This is in response to Joey Tartakovsky’s article, “Oh, the Humanity of It All: Humanitarianism Is a Reason for War, Not Against It” (Daily Nexus, Feb. 19).

Tartakovsky calls for those who oppose war to acknowledge the “complex moral calculus” that is involved. Just observe what has occurred in Iraq since the end of the Gulf War and the beginning of the U.N./U.S. sanctions regime. The mathematics are quite clear: Human Rights Watch claims that Iraq has roughly 3,000 extra-judicial killings a year; according to the U.N., sanctions kill over 50,000 Iraqi children every year. HRW reports close to 17,000 “disappearances” in Iraq in the last decade; U.N. reports assert that sanctions have killed one million people at the very least. These sanctions are described by former top U.N. officials Denis Halliday and Hans von Sponeck – the individuals who helped design them – as “genocidal,” functioning to destroy Iraqi civil society and strengthen Saddam Hussein’s regime.

In fact, Hussein has been remarkably benign in the past decade when compared to the period when he led the region’s largest terror state, operating with financial, military and agricultural support from Reagan, Thatcher and several other Western states. Some of the worst violence of the grim 1990s was undertaken in southeastern Turkey, where millions of Kurds were driven out of the devastated countryside, with tens of thousands killed and every imaginable form of torture. The United States provided 80 percent of the arms and continued to increase shipments until Turkey became the leading recipient of U.S. arms, apart from Israel and Egypt, as atrocities peaked.

In all spheres of human life, individuals face a massive burden if they wish to justify the use of violence. It’s hard to imagine finding a “justification” to even use violence against your spouse, let alone for initiating a large-scale invasion that the U.N. expects will result in 500,000 casualties in the first phases alone and in a country where half the citizens are under 15 years of age. This burden has never been remotely met by the Bush administration and is becoming even harder to justify in light of the progress that U.N. inspectors continue to make.

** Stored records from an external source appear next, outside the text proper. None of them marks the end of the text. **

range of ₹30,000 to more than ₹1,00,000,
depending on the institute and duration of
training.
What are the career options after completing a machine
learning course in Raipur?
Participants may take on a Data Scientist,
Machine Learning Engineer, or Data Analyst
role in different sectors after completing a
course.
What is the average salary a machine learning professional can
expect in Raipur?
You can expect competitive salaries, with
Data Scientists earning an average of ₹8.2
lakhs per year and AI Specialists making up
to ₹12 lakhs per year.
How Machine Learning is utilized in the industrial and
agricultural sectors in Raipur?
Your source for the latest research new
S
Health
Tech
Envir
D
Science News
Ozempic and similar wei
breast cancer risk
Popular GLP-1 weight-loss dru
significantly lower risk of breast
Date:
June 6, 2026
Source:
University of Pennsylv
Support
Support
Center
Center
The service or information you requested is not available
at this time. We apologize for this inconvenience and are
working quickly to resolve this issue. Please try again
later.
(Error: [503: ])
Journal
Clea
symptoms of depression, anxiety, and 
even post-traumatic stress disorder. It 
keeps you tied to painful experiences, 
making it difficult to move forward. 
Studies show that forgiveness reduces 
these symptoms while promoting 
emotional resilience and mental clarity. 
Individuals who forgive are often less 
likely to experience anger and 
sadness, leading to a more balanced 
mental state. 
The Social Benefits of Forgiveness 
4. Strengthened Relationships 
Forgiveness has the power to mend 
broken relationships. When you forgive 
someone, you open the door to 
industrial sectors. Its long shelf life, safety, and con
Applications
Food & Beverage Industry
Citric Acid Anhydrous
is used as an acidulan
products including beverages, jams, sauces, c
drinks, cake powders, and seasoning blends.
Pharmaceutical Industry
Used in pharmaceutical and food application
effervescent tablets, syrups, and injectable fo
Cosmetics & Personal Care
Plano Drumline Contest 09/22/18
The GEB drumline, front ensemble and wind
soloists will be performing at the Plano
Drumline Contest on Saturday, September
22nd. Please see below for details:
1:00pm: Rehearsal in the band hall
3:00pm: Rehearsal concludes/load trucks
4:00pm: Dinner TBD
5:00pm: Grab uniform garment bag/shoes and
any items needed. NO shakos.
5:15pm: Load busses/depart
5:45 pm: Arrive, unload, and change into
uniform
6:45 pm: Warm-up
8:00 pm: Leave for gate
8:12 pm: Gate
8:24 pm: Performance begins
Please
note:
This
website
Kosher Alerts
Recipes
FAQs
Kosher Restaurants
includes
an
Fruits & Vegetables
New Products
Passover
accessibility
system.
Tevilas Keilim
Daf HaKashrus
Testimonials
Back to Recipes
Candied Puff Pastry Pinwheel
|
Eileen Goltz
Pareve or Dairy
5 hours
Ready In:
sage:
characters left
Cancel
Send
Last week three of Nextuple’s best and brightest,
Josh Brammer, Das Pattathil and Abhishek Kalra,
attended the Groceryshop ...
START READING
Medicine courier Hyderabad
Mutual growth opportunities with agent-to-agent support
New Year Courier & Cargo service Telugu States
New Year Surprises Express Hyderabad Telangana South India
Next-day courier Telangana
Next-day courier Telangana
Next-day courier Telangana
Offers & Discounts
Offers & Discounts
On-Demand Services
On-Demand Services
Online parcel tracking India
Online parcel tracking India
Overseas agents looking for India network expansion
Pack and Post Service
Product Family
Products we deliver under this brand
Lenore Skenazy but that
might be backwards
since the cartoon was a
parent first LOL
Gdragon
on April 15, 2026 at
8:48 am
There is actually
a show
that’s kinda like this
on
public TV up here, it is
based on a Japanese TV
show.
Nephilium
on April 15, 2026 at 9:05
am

Incidentally, since the Gulf War, the U.S. State Dept. has until recently maintained a total ban on contact with the exiled Iraqi opposition of which Mr. Tartakovsky speaks highly. The U.S. recently accepted demands from its fine, upstanding allies, Turkey and Saudi Arabia, to install a post-Hussein military government headed by U.S. Army Gen. Tommy Franks if an invasion occurs. Sami Abdul-Rahman, deputy prime minister of the Kurdish administration, told Iraq expert Patricia Cockburn last week that the U.S. had reneged on its claims to support democracy. “It is very disappointing. In every Iraqi ministry they are just going to remove one or two officials and replace them with American military officers.” So much for Iraqi self-determination and the humanitarian benefits it might have brought.

Mr. Tartakovsky wrote that “you won’t see any Iraqis marching in anti-war protests,” as if Iraqis couldn’t find anything to mind about having their children blown up or being carbonized by firebombs in the midst of a massive military invasion. The Washington Times reported last Sunday that “in Baghdad itself, thousands of Iraqis filled the streets Saturday to protest both U.S. and British military deployments in the region and threats to invade Iraq.”

Few thought victory was possible for South Africans struggling against apartheid; few thought victory was possible for Timorese struggling against the Indonesian dictator Gen. Suharto. These victories against tyrants do come, in the right conditions. The United States must nurture lasting peaceful change in Iraq by supporting and strengthening the inspections regime, ending the non-military sanctions against Iraq to allow an Iraqi civil society to redevelop and by assisting opposition movements to organize and gain funding and regional legitimacy. This path, not large-scale extreme violence, is quite obviously the most humane.

Nico Pitney is a fourth-year philosophy major.